Two complementary reward signals guide learning. The Profile Reward evaluates how accurately the model’s inferred user profile matches the ground‑truth profile. Profiles are represented as slot‑value pairs; precision, recall, and their harmonic mean (F1) are computed at each turn, encouraging incremental and correct profile construction. The Response Reward measures the quality of the generated response with respect to the inferred profile. An external reward model (based on GPT‑4o‑mini) checks five binary criteria—naturalness, relevance, logical consistency, engagement, and informativeness—and only grants a reward when all are satisfied, thereby enforcing that responses are not only fluent but also aligned with the user’s preferences, style, goals, and persona. The combined reward (R_t = R_profile_t + R_response_t) is fed into Proximal Policy Optimization (PPO) to update the policy.
The simulated user is built by embedding a predefined profile into the system prompt of a language model (selected as GPT‑4o‑mini after human evaluation). The user model is designed to be profile‑grounded (responses consistently reflect the injected attributes) and behaviorally consistent (stable preferences and conversational style across turns). Importantly, the user does not reveal the full profile immediately; instead, it reveals information gradually, forcing the agent to perform multi‑turn reasoning and profile refinement.

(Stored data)
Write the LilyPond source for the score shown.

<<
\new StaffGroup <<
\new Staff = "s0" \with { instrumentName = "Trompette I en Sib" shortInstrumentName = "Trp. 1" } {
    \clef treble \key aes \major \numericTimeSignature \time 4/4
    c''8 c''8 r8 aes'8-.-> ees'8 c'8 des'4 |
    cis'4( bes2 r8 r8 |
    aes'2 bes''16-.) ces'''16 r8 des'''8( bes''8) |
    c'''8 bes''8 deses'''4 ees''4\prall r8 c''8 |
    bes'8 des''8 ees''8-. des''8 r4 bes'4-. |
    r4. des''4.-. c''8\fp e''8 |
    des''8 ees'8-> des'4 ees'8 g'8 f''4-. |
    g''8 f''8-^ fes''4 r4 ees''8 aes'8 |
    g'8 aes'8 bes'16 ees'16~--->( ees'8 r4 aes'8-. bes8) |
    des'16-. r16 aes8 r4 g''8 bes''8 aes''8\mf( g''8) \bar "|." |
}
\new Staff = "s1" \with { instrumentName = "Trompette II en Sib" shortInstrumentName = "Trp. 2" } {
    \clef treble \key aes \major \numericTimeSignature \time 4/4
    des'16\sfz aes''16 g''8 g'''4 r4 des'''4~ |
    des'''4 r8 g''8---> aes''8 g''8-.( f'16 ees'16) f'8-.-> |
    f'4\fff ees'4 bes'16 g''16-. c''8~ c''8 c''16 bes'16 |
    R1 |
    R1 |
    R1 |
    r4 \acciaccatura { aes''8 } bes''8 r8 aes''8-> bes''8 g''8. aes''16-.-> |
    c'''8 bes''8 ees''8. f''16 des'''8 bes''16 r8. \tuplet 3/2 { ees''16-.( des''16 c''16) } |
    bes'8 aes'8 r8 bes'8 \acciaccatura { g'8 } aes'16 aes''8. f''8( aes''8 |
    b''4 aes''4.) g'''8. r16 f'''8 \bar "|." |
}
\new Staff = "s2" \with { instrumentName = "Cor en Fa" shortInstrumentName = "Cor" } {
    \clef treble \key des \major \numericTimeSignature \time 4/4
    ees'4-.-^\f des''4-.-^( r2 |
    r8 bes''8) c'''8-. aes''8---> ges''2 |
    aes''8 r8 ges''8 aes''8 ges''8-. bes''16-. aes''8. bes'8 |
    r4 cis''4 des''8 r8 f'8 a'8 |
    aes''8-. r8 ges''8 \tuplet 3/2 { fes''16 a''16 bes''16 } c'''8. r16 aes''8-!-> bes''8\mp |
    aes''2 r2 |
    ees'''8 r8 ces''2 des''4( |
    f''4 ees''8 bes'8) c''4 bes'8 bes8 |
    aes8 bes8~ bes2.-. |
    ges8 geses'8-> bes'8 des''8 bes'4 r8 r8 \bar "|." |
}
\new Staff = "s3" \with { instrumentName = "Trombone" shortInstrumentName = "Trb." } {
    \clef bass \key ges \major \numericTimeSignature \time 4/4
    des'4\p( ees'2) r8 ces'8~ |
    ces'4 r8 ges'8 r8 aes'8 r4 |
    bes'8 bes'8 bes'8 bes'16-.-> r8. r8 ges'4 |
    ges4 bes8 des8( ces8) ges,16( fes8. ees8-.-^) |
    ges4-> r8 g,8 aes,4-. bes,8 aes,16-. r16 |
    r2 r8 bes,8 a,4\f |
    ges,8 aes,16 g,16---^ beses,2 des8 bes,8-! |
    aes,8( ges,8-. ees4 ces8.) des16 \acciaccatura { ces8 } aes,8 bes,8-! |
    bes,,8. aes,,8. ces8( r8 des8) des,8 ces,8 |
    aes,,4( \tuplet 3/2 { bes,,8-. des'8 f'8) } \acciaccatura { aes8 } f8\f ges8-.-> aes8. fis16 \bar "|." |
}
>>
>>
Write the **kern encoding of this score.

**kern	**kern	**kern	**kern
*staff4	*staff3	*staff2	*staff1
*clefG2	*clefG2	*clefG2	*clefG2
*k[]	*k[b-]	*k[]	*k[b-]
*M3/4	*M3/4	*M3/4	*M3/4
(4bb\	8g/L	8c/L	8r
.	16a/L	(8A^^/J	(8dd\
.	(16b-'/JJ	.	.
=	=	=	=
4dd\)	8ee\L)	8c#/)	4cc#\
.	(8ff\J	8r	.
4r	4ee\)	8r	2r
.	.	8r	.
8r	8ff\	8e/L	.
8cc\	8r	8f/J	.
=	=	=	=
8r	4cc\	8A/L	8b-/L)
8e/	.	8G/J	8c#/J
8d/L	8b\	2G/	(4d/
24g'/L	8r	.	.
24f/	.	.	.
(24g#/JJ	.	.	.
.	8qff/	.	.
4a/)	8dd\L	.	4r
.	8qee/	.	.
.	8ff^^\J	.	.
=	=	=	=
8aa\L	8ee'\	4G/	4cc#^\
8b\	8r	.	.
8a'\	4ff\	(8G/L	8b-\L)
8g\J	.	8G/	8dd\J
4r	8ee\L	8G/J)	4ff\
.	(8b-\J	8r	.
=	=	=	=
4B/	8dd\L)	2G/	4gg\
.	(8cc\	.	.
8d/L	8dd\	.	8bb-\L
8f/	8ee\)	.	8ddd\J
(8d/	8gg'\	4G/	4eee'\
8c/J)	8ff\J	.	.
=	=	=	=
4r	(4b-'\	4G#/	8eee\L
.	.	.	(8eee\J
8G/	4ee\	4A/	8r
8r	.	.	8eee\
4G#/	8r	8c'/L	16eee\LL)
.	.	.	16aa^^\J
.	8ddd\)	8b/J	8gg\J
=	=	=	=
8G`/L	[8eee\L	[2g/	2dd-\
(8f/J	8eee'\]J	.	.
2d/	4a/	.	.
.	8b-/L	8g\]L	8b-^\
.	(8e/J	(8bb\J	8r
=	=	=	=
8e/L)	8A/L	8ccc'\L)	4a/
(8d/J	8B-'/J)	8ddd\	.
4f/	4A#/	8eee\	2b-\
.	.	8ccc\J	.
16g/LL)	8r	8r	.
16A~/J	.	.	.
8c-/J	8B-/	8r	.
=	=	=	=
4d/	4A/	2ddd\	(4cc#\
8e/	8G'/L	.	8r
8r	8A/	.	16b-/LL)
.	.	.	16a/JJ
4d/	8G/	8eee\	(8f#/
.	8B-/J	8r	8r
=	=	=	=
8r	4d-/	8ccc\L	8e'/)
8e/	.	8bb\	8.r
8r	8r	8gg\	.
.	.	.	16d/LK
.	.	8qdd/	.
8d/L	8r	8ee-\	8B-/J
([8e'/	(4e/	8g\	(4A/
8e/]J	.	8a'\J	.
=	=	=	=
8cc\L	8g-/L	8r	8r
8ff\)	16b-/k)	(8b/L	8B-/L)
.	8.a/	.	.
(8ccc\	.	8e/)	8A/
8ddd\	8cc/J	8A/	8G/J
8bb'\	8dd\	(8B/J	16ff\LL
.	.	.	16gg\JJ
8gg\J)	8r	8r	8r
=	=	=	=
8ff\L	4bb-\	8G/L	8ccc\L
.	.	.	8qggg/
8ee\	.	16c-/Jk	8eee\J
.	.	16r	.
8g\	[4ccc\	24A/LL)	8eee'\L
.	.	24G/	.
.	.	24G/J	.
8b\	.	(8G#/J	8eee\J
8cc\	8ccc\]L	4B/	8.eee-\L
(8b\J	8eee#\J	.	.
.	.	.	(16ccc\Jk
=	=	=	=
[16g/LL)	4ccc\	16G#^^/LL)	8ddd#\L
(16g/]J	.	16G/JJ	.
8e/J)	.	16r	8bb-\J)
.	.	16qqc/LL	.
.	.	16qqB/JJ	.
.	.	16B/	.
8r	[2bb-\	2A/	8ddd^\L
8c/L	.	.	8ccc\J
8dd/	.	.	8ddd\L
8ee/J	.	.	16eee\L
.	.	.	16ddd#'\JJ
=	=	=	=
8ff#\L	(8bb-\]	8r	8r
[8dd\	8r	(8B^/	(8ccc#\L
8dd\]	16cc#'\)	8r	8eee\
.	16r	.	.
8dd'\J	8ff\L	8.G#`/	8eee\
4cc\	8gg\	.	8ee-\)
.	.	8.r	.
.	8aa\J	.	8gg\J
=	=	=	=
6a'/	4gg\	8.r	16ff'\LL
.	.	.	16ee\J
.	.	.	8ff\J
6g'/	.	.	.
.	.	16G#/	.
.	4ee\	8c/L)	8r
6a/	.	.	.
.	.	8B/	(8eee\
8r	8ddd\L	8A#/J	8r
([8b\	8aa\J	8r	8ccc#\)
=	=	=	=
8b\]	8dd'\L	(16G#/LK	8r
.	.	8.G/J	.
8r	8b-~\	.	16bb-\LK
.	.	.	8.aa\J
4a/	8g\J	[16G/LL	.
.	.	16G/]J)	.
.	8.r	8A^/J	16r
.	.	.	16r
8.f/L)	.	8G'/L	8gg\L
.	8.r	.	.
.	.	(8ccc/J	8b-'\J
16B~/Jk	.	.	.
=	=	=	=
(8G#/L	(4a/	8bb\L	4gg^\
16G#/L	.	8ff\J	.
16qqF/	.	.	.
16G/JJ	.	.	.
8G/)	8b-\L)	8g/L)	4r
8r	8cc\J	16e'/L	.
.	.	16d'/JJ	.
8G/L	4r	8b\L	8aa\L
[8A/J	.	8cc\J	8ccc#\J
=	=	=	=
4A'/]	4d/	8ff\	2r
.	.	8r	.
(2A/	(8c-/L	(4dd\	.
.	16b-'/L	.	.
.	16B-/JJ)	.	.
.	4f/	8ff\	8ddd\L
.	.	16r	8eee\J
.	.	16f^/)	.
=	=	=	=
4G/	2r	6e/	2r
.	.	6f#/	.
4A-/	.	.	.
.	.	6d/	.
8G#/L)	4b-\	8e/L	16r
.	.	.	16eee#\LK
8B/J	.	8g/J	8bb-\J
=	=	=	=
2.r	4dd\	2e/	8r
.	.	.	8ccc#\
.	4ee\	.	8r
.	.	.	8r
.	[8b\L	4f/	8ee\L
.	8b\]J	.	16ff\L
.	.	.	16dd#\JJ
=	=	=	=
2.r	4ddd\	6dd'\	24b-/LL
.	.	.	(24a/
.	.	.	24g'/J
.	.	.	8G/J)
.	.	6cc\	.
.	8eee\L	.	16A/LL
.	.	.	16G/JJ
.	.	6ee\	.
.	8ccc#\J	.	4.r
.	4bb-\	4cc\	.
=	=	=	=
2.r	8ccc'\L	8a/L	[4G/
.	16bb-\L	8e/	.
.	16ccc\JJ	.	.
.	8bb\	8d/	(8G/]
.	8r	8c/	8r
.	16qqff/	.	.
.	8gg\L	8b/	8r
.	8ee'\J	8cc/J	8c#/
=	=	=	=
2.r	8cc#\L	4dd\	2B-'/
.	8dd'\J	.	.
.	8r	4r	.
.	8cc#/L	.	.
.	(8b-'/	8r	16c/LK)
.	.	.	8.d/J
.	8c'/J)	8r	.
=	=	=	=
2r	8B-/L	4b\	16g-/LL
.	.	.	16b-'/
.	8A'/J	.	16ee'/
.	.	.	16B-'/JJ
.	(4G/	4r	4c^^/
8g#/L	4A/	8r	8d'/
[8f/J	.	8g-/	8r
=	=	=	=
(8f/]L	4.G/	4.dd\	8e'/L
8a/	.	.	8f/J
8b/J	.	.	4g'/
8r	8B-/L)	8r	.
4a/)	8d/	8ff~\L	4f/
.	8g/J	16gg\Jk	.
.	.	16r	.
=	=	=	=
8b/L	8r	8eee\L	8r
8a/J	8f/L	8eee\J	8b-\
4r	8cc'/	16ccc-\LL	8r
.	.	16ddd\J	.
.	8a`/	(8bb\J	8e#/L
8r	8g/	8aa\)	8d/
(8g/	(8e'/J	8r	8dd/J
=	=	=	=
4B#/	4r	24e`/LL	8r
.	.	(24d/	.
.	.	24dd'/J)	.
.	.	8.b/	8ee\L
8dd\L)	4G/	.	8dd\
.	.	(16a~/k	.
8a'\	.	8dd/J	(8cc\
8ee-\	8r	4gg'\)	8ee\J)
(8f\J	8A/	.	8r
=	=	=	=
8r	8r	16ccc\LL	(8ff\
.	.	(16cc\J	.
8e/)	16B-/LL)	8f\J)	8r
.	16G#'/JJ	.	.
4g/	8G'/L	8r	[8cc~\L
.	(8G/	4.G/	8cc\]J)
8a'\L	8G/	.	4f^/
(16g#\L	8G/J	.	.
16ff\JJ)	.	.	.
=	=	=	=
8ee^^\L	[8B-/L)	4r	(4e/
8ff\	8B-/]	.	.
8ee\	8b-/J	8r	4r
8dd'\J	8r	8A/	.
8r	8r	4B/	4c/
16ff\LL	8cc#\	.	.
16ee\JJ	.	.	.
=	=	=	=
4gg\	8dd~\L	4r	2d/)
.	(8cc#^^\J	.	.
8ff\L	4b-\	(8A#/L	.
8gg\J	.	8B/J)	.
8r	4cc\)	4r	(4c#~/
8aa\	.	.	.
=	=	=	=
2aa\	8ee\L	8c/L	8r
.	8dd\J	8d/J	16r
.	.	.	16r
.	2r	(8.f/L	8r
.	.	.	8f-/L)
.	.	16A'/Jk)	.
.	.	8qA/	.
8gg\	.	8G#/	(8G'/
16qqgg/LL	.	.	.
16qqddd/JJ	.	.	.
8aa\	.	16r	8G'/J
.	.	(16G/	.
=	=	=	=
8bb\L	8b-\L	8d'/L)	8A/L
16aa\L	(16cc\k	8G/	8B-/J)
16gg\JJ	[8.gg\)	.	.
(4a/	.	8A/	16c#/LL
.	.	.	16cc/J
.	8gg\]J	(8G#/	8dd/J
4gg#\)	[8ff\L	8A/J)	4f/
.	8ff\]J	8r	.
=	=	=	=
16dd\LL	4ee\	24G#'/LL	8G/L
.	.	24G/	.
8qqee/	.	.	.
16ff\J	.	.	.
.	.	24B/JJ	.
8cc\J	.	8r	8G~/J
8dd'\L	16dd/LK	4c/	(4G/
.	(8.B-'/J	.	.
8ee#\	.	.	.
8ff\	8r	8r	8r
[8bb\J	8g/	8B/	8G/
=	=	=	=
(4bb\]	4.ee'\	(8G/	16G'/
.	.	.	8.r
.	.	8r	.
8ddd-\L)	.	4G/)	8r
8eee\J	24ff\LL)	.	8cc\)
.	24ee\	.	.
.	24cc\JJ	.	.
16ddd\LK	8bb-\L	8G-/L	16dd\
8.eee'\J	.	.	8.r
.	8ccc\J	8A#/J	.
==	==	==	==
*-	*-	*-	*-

Tasks for this exercise:
a - In the passage on reward design and the simulated user, which algorithm receives the combined reward to update the policy?
b - Go on with the passage on reward design and the simulated user, starting after its final sentence.
The listing comes from a separate source.

Task-by-task outputs:
a - Proximal Policy Optimization (PPO).

b -
The authors instantiate RLPA by fine‑tuning Qwen‑2.5‑3B‑Instruct, producing Qwen‑RLPA. Experiments are conducted on two benchmark settings: Vanilla ALOE and Extended ALOE. Evaluation metrics include Alignment Score (higher is better), Normalized Improvement Rate (N‑IR), and Normalized R² (N‑R²). Qwen‑RLPA achieves an Alignment Score of 73.38 on Vanilla ALOE and 52.74 on Extended ALOE, surpassing strong baselines such as SFT (44.32), DPO (45.27), CoT (24.46), and even self‑critic versions of GPT‑4o‑mini (75.81) and Claude‑3.5‑Sonnet (69.19) in the respective settings. It also outperforms commercial models Claude‑3.5, DeepSeek‑V3, and matches GPT‑4o’s performance while being more computationally efficient.
Further analysis demonstrates that Qwen‑RLPA maintains coherent, personalized responses over long dialogues (dozens of turns), can resolve conflicting user preferences by updating the inferred profile, and exhibits higher inference efficiency compared to recent reasoning‑focused LLMs such as DeepSeek‑R1 and OpenAI‑o3.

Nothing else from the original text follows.